St. Clair's assertion that she had actually seen her husband at the
window, he declared that she must have been either mad or dreaming.
He was removed, loudly protesting, to the police-station, while the
inspector remained upon the premises in the hope that the ebbing tide
might afford some fresh clue.
"And it did, though they hardly found upon the mud-bank what they had
feared to find. It was Neville St. Clair's coat, and not Neville St.
Clair, which lay uncovered as the tide receded. And what do you think
they found in the pockets?"
"I cannot imagine."
"No, I don't think you would guess. Every pocket stuffed with pennies
and half-pennies--421 pennies and 270 half-pennies. It was no wonder
that it had not been swept away by the tide. But a human body is a
different matter. There is a fierce eddy between the wharf and the
house. It seemed likely enough that the weighted coat had remained
when the stripped body had been sucked away into the river."
"But I understand that all the other clothes were found in the room.
Would the body be dressed in a coat alone?"

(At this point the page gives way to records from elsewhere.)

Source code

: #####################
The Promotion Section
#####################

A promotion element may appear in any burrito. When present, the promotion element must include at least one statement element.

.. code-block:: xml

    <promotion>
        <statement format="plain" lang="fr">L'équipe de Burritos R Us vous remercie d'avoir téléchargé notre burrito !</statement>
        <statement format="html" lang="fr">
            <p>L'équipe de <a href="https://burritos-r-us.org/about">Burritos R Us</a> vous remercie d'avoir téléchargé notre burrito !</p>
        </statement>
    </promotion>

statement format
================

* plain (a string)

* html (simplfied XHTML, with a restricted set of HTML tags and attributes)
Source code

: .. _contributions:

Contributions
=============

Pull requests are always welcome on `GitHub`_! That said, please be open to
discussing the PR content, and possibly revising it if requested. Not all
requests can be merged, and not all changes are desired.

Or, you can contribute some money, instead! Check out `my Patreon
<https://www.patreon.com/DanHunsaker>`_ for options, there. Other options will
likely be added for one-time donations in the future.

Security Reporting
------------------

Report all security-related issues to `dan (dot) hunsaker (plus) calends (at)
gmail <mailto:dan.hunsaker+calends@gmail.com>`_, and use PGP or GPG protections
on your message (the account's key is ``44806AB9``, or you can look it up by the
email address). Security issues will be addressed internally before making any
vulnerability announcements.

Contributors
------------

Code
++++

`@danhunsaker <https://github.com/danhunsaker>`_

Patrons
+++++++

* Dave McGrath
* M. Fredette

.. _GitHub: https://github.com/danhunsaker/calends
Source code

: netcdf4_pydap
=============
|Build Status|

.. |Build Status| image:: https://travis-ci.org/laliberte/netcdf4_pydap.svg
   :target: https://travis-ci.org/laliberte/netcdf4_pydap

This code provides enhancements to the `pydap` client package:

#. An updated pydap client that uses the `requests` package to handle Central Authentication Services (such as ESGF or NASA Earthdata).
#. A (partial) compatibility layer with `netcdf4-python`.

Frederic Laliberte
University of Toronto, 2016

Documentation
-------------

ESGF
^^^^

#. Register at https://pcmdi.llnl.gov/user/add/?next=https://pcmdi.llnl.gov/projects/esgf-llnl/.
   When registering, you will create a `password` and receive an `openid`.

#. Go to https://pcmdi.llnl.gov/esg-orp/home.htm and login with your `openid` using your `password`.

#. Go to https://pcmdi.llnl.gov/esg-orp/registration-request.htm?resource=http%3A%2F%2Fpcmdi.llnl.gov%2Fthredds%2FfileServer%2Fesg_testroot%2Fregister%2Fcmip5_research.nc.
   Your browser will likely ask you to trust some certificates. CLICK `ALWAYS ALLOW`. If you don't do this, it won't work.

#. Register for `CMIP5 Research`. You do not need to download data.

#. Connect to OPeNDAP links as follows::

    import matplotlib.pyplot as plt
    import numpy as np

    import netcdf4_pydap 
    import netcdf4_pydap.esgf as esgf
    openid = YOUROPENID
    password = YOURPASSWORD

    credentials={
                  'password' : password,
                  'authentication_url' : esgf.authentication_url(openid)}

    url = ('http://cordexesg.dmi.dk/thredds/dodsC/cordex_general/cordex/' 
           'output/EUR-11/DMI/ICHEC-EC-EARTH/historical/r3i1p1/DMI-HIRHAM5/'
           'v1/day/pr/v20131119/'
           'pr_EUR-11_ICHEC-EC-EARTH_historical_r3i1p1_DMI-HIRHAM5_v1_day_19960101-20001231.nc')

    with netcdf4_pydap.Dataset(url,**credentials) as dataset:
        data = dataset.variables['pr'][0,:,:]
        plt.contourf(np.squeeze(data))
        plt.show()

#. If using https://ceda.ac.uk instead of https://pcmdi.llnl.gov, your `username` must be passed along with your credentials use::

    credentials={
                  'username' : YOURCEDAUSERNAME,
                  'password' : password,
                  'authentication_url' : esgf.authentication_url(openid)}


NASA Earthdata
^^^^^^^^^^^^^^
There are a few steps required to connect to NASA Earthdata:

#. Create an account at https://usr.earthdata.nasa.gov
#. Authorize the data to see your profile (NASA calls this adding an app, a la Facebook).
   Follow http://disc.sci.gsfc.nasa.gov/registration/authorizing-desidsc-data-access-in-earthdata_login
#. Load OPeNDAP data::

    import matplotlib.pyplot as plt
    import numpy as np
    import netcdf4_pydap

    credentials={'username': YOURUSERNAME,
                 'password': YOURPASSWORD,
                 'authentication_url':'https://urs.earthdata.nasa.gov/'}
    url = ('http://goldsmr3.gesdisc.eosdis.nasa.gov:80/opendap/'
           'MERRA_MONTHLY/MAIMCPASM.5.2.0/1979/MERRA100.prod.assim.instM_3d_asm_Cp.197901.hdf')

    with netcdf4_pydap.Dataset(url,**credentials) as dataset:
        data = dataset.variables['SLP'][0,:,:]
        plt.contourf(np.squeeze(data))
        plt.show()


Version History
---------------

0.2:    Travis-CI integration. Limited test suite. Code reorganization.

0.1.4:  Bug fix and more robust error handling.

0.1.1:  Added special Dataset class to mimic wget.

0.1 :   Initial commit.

"No, sir, but the facts might be met speciously enough. Suppose that
this man Boone had thrust Neville St. Clair through the window, there
is no human eye which could have seen the deed. What would he do
then? It would of course instantly strike him that he must get rid of
the tell-tale garments. He would seize the coat, then, and be in the
act of throwing it out, when it would occur to him that it would swim
and not sink. He has little time, for he has heard the scuffle
downstairs when the wife tried to force her way up, and perhaps he
has already heard from his Lascar confederate that the police are
hurrying up the street. There is not an instant to be lost. He rushes
to some secret hoard, where he has accumulated the fruits of his
beggary, and he stuffs all the coins upon which he can lay his hands
into the pockets to make sure of the coat's sinking. He throws it
out, and would have done the same with the other garments had not he
heard the rush of steps below, and only just had time to close the
window when the police appeared."
"It certainly sounds feasible."
"Well, we will take it as a working hypothesis for want of a better.
Boone, as I have told you, was arrested and taken to the station, but
it could not be shown that there had ever before been anything
against him. He had for years been known as a professional beggar,
but his life appeared to have been a very quiet and innocent one.
There the matter stands at present, and the questions which have to
be solved--what Neville St. Clair was doing in the opium den, what
happened to him when there, where is he now, and what Hugh Boone had
to do with his disappearance--are all as far from a solution as ever.
I confess that I cannot recall any case within my experience which
looked at the first glance so simple and yet which presented such
difficulties."
While Sherlock Holmes had been detailing this singular series of
events, we had been whirling through the outskirts of the great town
until the last straggling houses had been left behind, and we rattled
along with a country hedge upon either side of us. Just as he
finished, however, we drove through two scattered villages, where a
few lights still glimmered in the windows.
"We are on the outskirts of Lee," said my companion. "We have touched
on three English counties in our short drive, starting in Middlesex,
passing over an angle of Surrey, and ending in Kent. See that light
among the trees? That is The Cedars, and beside that lamp sits a
woman whose anxious ears have already, I have little doubt, caught
the clink of our horse's feet."
"But why are you not conducting the case from Baker Street?" I asked.
"Because there are many inquiries which must be made out here. Mrs.